Injuries have certainly taken on toll on WWE, a lot of their top stars are out and there is nothing WWE can do to really prevent that from happening. What they can prevent is booking the roster so poorly that only a very small minority is taken seriously as top level talent, so when those few top guys go down with injuries or take some time off, the roster is left looking weaker than a Eva Marie clothesline. The top faction right now features Sheamus, Rusev and Wade Barrett, three guys who up until extremely recently WWE had booked as losers. It is hard to take those guys seriously, but out of necessity WWE has to put someone in the main event so that is who they chose, and to be honest it wasn’t like there were any great alternative options except for Kevin Owens.
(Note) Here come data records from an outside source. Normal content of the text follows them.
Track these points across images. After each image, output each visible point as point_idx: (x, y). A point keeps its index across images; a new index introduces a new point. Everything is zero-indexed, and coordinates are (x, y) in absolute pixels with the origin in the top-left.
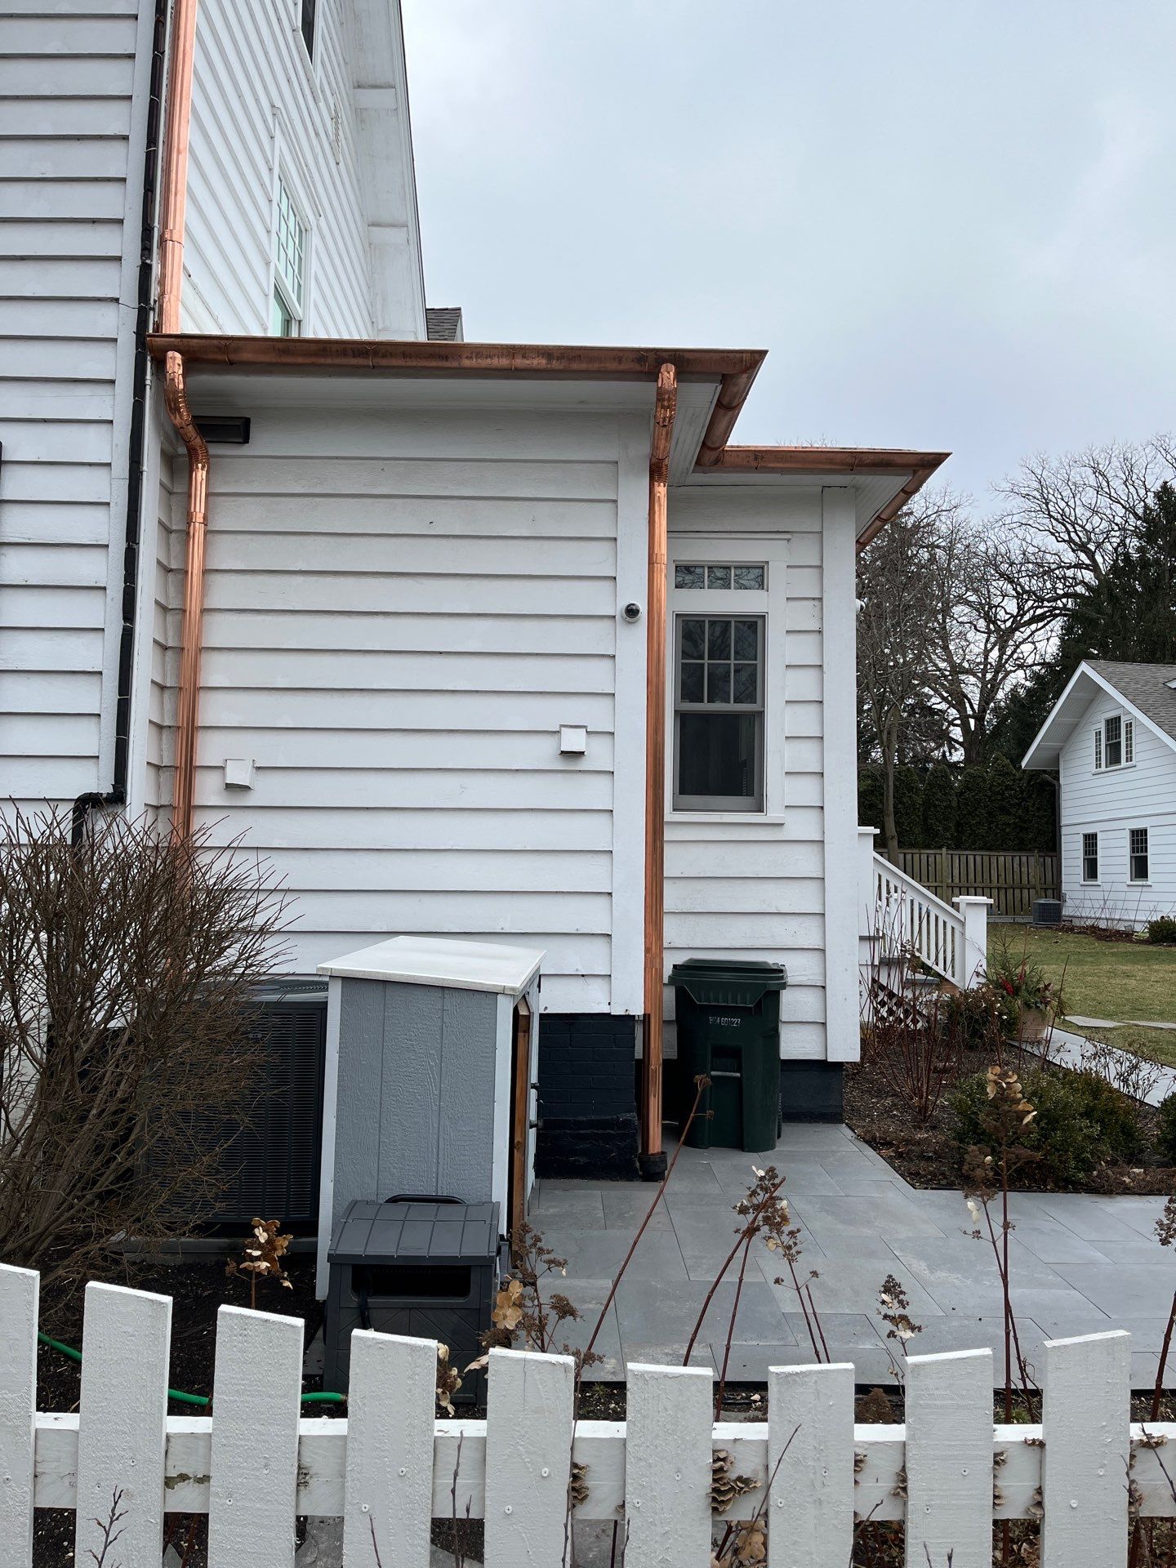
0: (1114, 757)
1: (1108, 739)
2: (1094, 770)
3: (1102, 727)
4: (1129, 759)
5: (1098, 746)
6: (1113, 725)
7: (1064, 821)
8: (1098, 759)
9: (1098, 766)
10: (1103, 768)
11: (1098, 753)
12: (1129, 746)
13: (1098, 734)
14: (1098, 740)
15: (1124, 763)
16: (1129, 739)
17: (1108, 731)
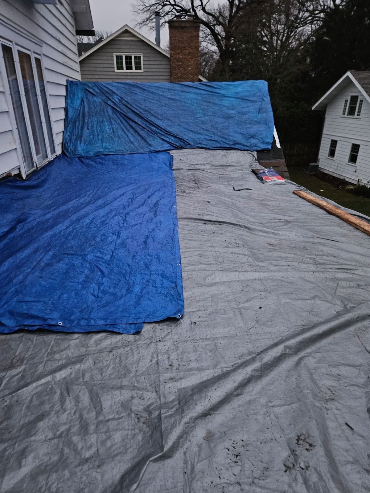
0: (352, 112)
1: (350, 104)
2: (341, 115)
3: (349, 99)
4: (358, 115)
5: (345, 106)
6: (354, 99)
7: (324, 132)
8: (344, 111)
9: (344, 114)
10: (346, 116)
11: (345, 109)
12: (360, 110)
13: (347, 101)
14: (346, 104)
15: (355, 116)
16: (360, 107)
17: (351, 100)
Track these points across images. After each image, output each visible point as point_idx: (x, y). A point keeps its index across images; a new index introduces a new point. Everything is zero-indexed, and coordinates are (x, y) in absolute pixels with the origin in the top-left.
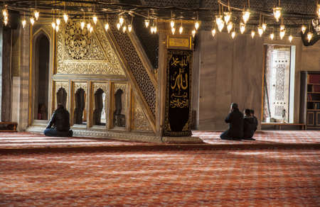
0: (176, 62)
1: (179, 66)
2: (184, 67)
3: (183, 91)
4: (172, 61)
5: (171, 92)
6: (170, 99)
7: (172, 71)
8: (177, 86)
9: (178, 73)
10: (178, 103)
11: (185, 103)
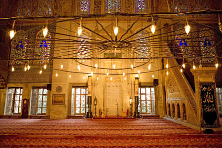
0: (204, 89)
1: (206, 91)
2: (210, 91)
3: (211, 103)
4: (202, 89)
5: (203, 104)
6: (203, 108)
7: (203, 94)
8: (207, 101)
9: (206, 94)
10: (208, 110)
11: (213, 109)
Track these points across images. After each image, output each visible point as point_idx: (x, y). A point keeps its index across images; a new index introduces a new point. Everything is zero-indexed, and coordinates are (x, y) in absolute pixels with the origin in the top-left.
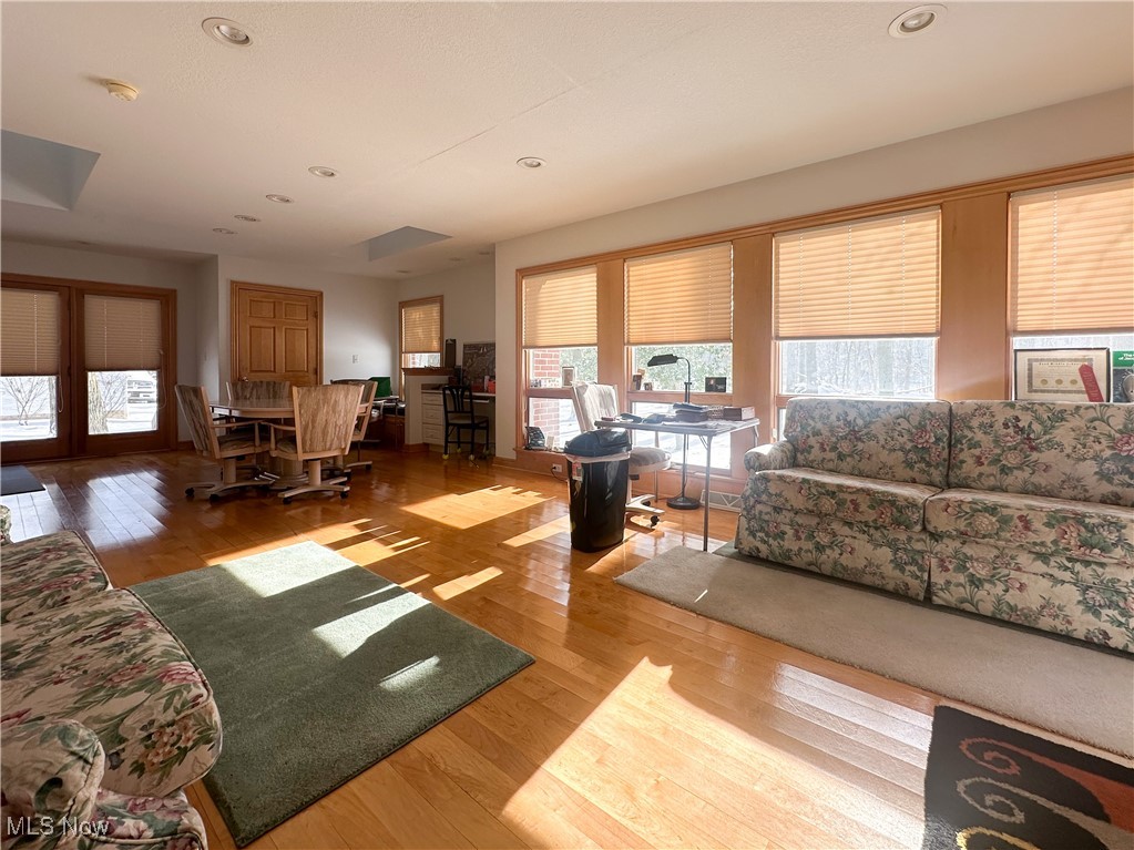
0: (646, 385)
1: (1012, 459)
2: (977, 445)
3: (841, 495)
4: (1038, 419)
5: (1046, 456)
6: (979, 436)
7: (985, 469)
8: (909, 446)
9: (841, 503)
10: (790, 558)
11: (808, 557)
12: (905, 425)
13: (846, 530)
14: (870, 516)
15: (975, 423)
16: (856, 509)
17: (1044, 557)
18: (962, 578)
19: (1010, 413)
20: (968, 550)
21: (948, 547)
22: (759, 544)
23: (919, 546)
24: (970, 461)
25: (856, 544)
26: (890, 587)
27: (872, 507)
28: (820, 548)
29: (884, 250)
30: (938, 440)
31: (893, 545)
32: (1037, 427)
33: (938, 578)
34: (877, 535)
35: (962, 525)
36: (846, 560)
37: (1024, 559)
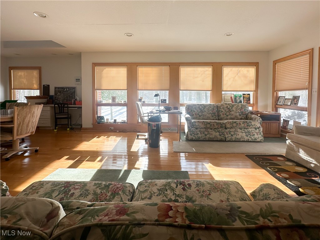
0: (143, 101)
1: (228, 114)
2: (222, 112)
3: (211, 124)
4: (230, 106)
5: (232, 113)
6: (222, 110)
7: (224, 116)
8: (212, 113)
9: (211, 125)
10: (200, 138)
11: (203, 137)
12: (210, 109)
13: (211, 130)
14: (216, 127)
15: (221, 108)
16: (214, 126)
17: (241, 129)
18: (230, 135)
19: (226, 105)
20: (231, 130)
21: (228, 130)
22: (193, 137)
23: (223, 131)
24: (222, 115)
25: (212, 133)
26: (219, 140)
27: (217, 125)
28: (206, 135)
29: (202, 73)
30: (216, 111)
31: (219, 132)
32: (230, 108)
33: (227, 136)
34: (216, 130)
35: (231, 126)
36: (211, 136)
37: (239, 130)
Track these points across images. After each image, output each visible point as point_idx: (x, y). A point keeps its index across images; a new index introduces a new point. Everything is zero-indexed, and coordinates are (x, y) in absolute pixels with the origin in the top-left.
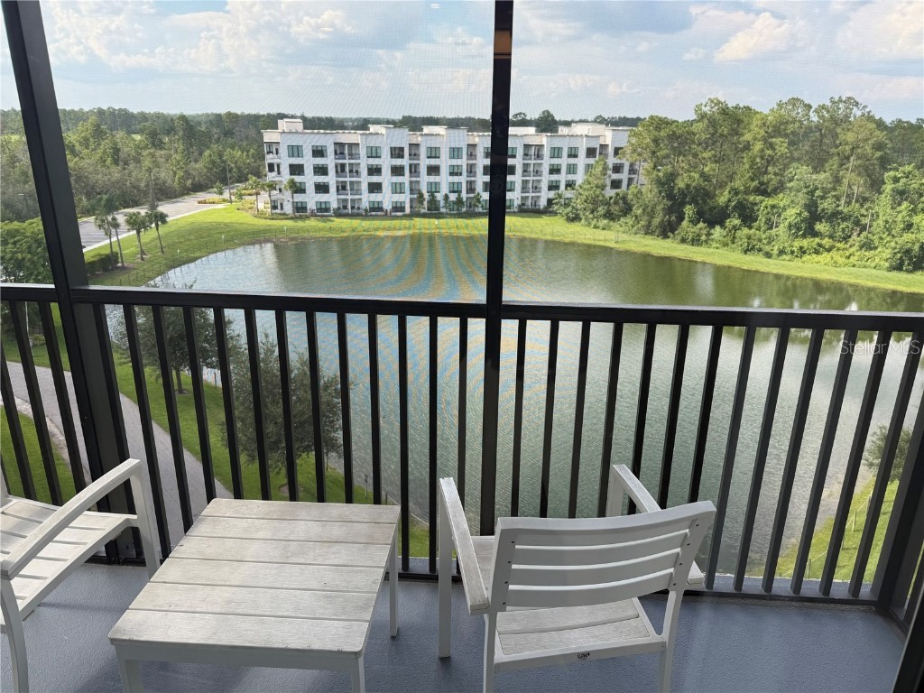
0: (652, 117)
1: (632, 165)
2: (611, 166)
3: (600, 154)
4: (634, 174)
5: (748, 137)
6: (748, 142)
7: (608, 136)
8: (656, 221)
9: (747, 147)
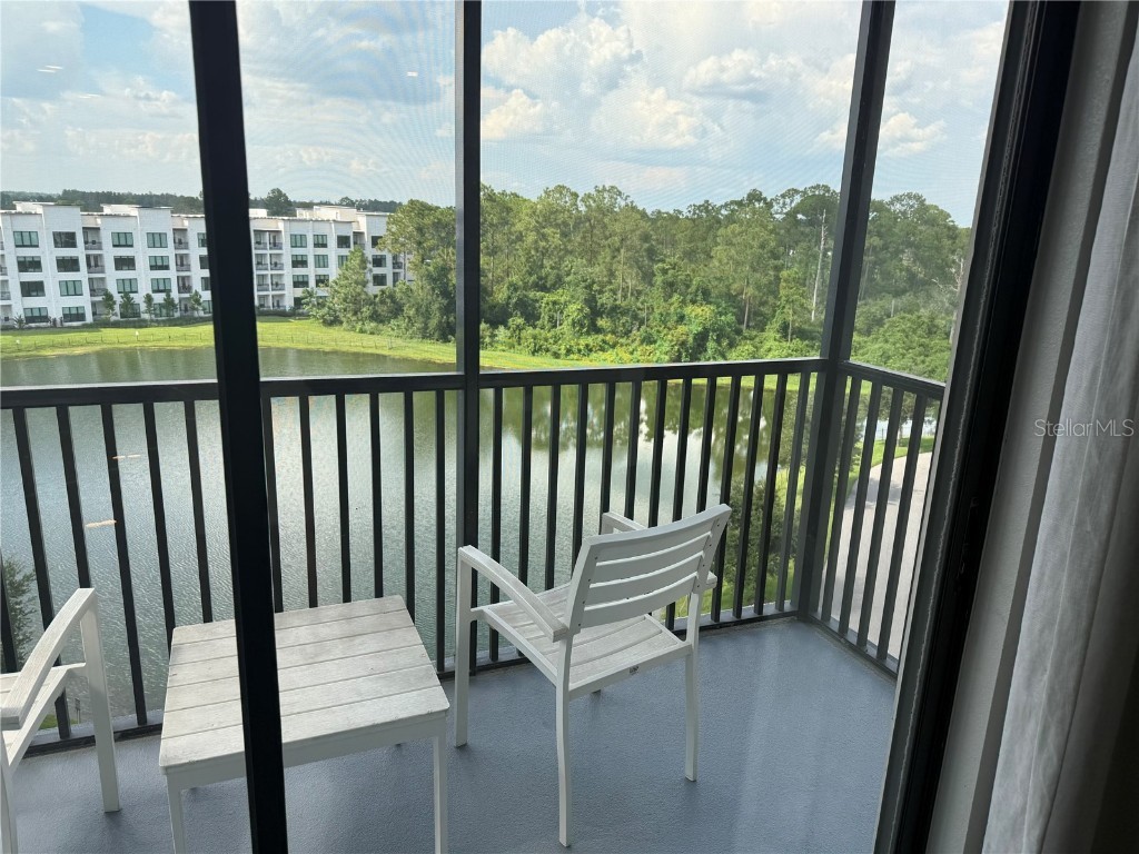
0: (412, 202)
1: (395, 258)
2: (370, 259)
3: (355, 243)
4: (400, 267)
5: (519, 227)
6: (521, 233)
7: (362, 222)
8: (433, 323)
9: (520, 238)
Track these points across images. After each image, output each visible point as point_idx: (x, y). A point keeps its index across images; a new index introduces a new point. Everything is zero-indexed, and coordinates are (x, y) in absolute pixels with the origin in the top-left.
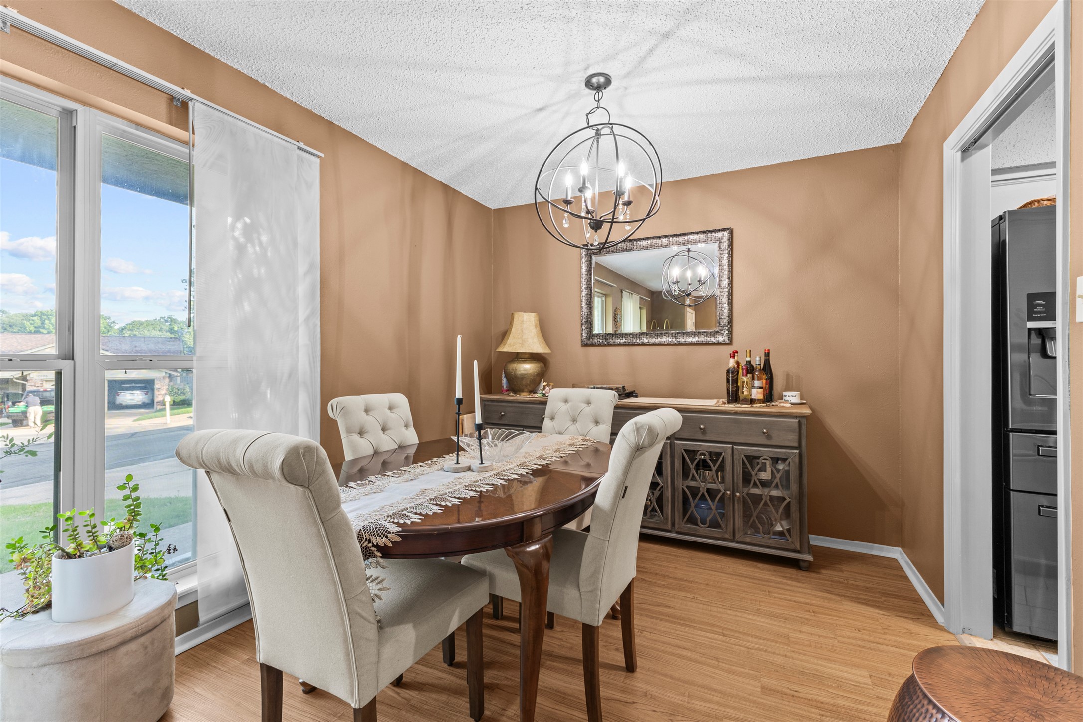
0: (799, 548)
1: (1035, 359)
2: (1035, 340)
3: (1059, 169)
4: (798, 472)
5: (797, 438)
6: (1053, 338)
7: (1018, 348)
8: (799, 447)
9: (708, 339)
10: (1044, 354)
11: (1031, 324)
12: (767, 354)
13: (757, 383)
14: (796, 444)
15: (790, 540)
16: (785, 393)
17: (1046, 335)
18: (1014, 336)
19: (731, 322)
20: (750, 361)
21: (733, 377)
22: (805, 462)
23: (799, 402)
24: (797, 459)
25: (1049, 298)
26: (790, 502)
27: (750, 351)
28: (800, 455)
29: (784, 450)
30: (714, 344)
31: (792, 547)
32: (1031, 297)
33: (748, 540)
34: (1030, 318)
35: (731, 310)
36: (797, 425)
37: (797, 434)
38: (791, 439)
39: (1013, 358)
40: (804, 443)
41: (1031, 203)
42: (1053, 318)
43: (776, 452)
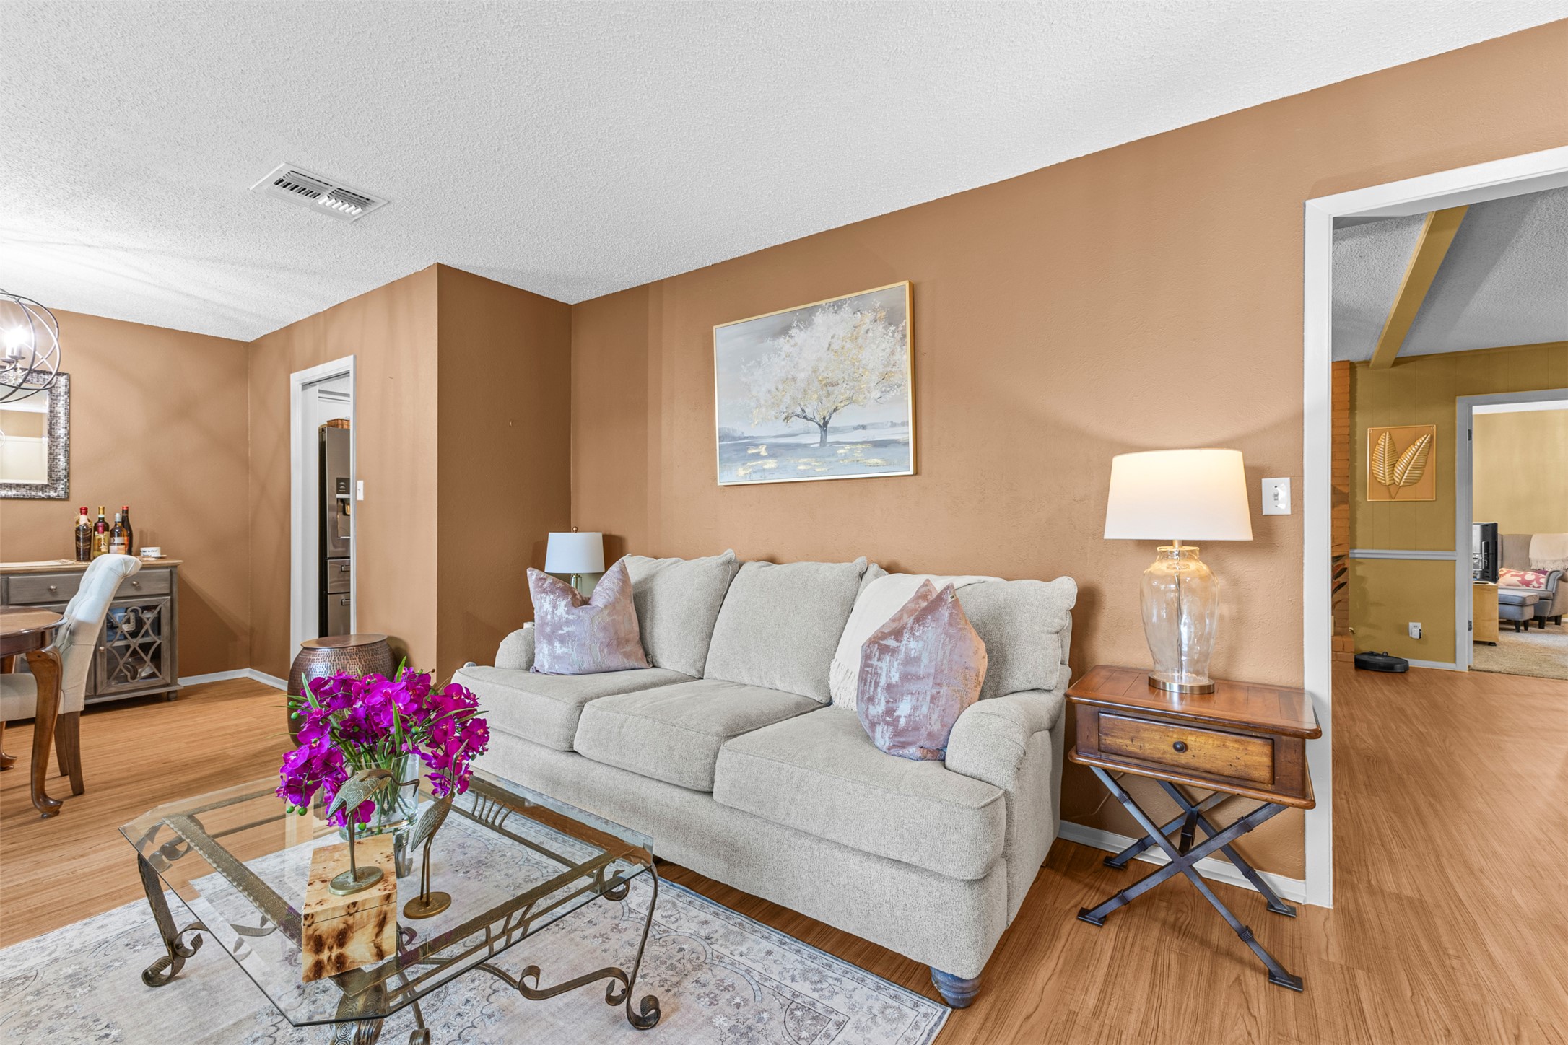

I’m not excited to watch 40 minutes of Raw get taken up by Sheamus, so therefore I am way less likely to watch.
The Authority have also really done a number on my tolerance for Raw. The storyline has been going on for so long that we are now on our third Authority-backed champion, and it isn’t like the storyline is setting the world on fire. I can’t remember the last truly memorable Authority moment, maybe it was Survivor Series last year when they were briefly gone from the product, only to return a few weeks later to start the vicious cycle all over again. The Authority opening Raw with a 20 minute promo has become a running joke between hardcore wrestling fans, but WWE has remained ignorant to the fact that it is clearly not working, and keeps trotting them up week after week, month after month, hell YEAR AFTER YEAR! It’s the only idea creative seemingly has! Outside of The Undertaker/Brock Lesnar feud, The Authority has been behind pretty much every major happening in WWE. Randy Orton’s heel turn and cash in, the two world championships being unified into one, Daniel Bryan become WWE World Heavyweight Champion, Evolution coming back, Seth Rollins dissolving The Shield, Seth Rollins winning MITB and cashing in, Sheamus cashing in, it has all been done by The Authority. It just keeps going and going and going with no real end in sight, it looks like WWE creative is going to be using The Authority as crutch for eternity, because ratings don’t matter and the fans open disgust of the current product doesn’t seem to matter all that much either.
A lot of people think moving Raw back to two hours would help out a lot. Asking for two hours is a lesser commitment from the fan, and the show will not drag on and on like it feels like now. It also gives the creative team a break as they no longer have to fill an extra hour. However, I don’t really believe switching back to two hours would lead to that much of an improvement. Raw being three hours has led to better matches on Raw and recently a greater focus on both the tag team division and the Diva’s division. If WWE were to go back to two hours, those things would be the first casualties. The exasperating Authority promos would still be on Raw, and there will still be tons of John Cena and Roman Reigns. We would be getting the same show with less New Day, less Diva’s and shorter matches. That doesn’t sound like much of an improvement to me.
Wrestling fans are very practical, they will tune in if the product is worth tuning into. It isn’t any surprise that WWE is generating record-low ratings at the same time their product is being critically panned all over the place. For WWE to improve their product there are significant changes that need to be made and it will not be easy, but they are turning fans away in droves with their current product and it is unclear how much longer they can get away with it.